Okay, not really. More like: Jane Austen hates other people on Twitter.

At its best—i.e., in her own hands—Twitter sounds like Jane’s kind of thing, the kind of program that might have suited her style and benefited her business: bits of wit delivered to a mass audience, “editors” and “publishers” and all others unaware of her genius be damned. After all, we’d have followed her: wry humor, subtle sarcasm, and bits of local gossip? Sign us up!

It’s all those other Twitterers (Tweeters?) who cause the trouble. Some people really shouldn’t be tweeting in the first place; one look at any of Austen’s novels indicates that, had the technology of the time caught up with the human instinct to share mundane life details 140 characters at a time, she would have picked the over-sharers out of the crowd without a second thought. Just think: Mrs. Bennet with an iPhone (“Waiting 4 hunky rich neighbor to show, can smell the $ now!”). Mr. Collins discovering Twitterific (“Wife encourages me to garden AGAIN, guess she likes the outdoorsy type!”). Even Catherine Morland might not, engaging heroine or no, have been the world’s most fulfilling Twitter correspondent (“Twilight OMG!!1!”). As it is, Jane had an ear for—by which I mean “mocked mercilessly and with great glee”—the indiscreet and the overly familiar; imagine how much worse things would have been for her with 24/7 wifi and a pop-up qwerty keyboard.

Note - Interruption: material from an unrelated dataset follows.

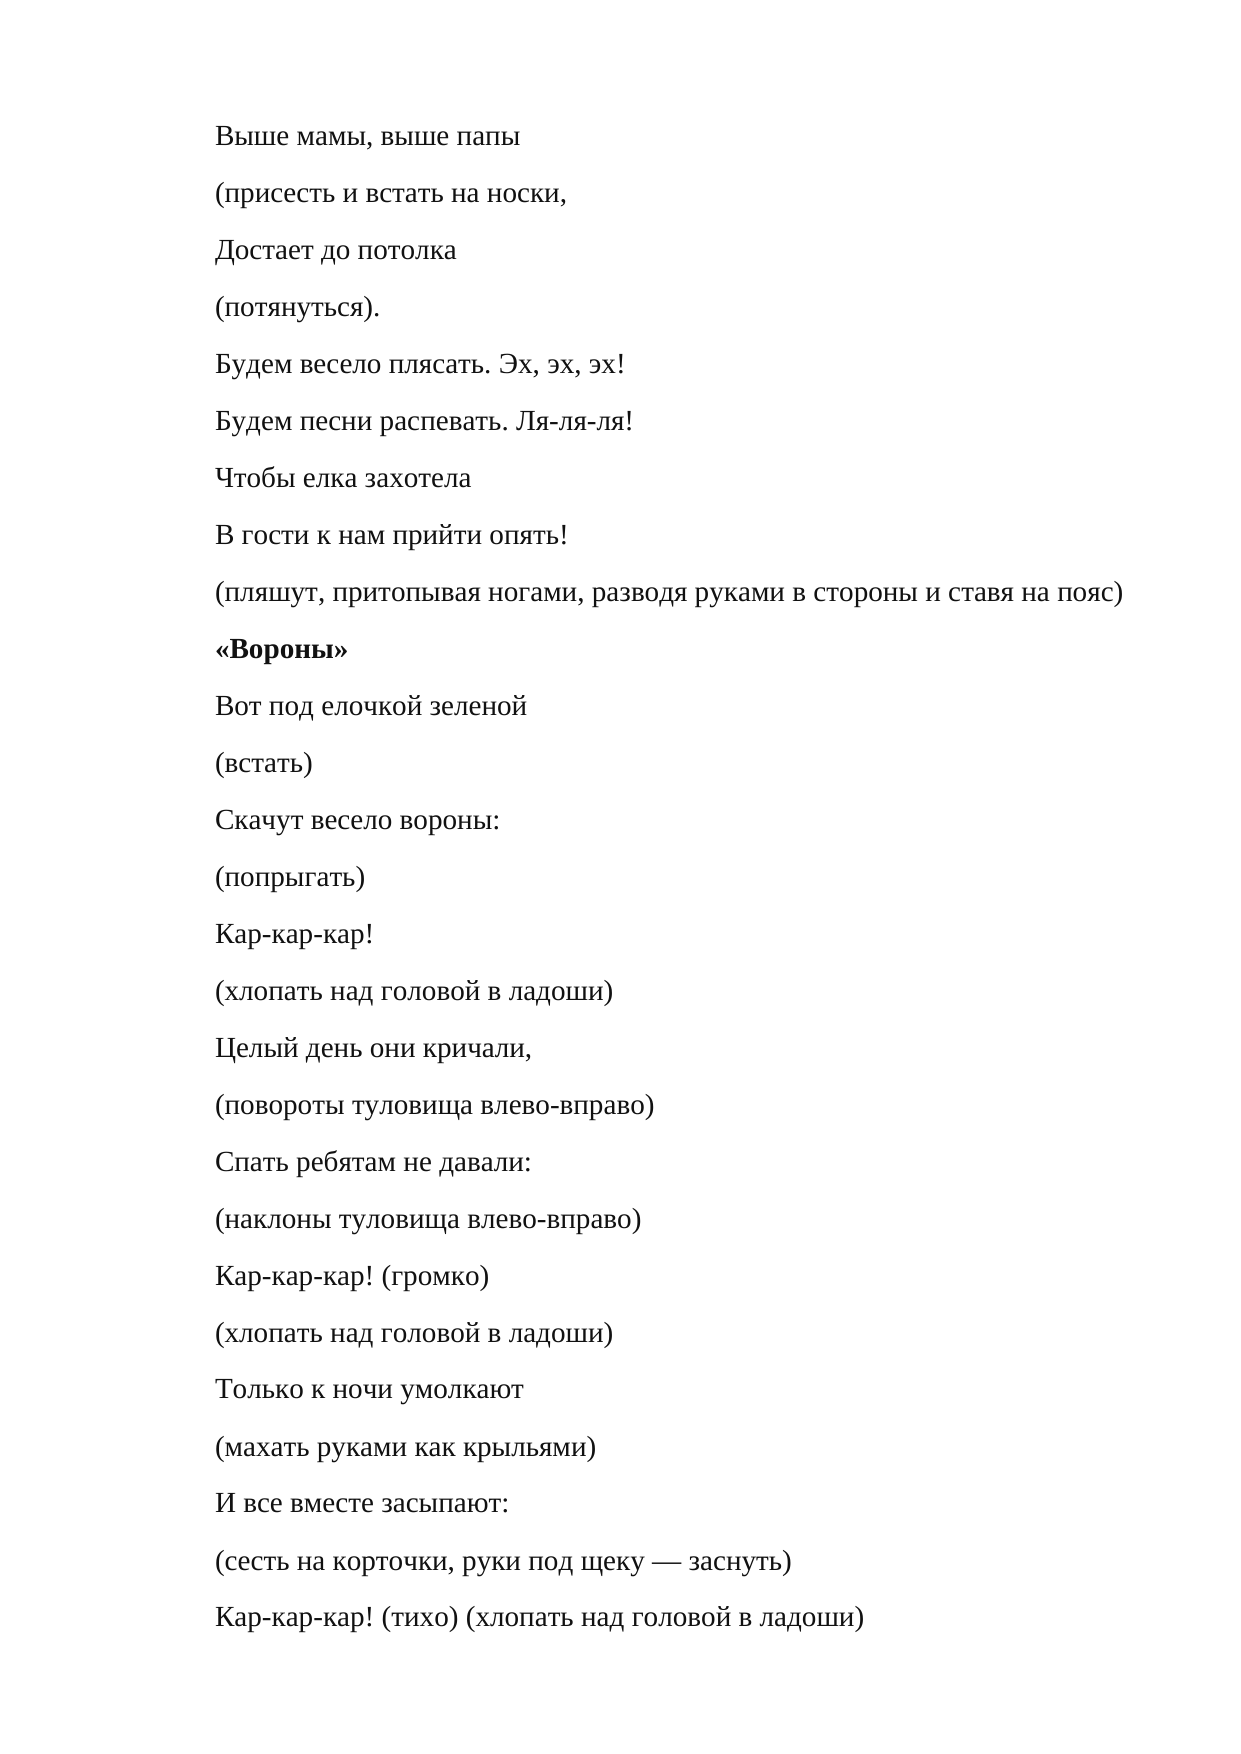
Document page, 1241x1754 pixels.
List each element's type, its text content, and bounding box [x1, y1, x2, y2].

In terms of her work, constant microblogging would certainly muck up Jane’s stories. Not sure if one Mr. Wickham is a catch or a cad? “Let’s check his Twitter for skeevy drunk-tweets” may save poor Lydia a heap of trouble, but it ends Pride and Prejudice far too quickly, and then how will Mr. Darcy prove his boundless kindness, discretion, and general uprightness of character? Even if Wickham and Lydia—just to use an example, of course—were able to spirit off into the English night, there’s not much point in sending out the search party if we know exactly where they were and what they were doing at 10:17 and again at 10:24 and again at 10:27. (Indiscreet and over-familiar: your poster children have arrived.) No, far too much is lost in the land of Austen when characters are too easy to find and too eager to tell us what’s up.

So, Twitter: Jane Austen hates you. Not so much from some place of anti-tech “get off my lawn!”-itis as from knowing people—like, humanity—too well and from liking to tell stories where information is sometimes withheld for whole chapters at a time (WHAT?). Good thing she’s got that nice, loopy penmanship to fall back on, no?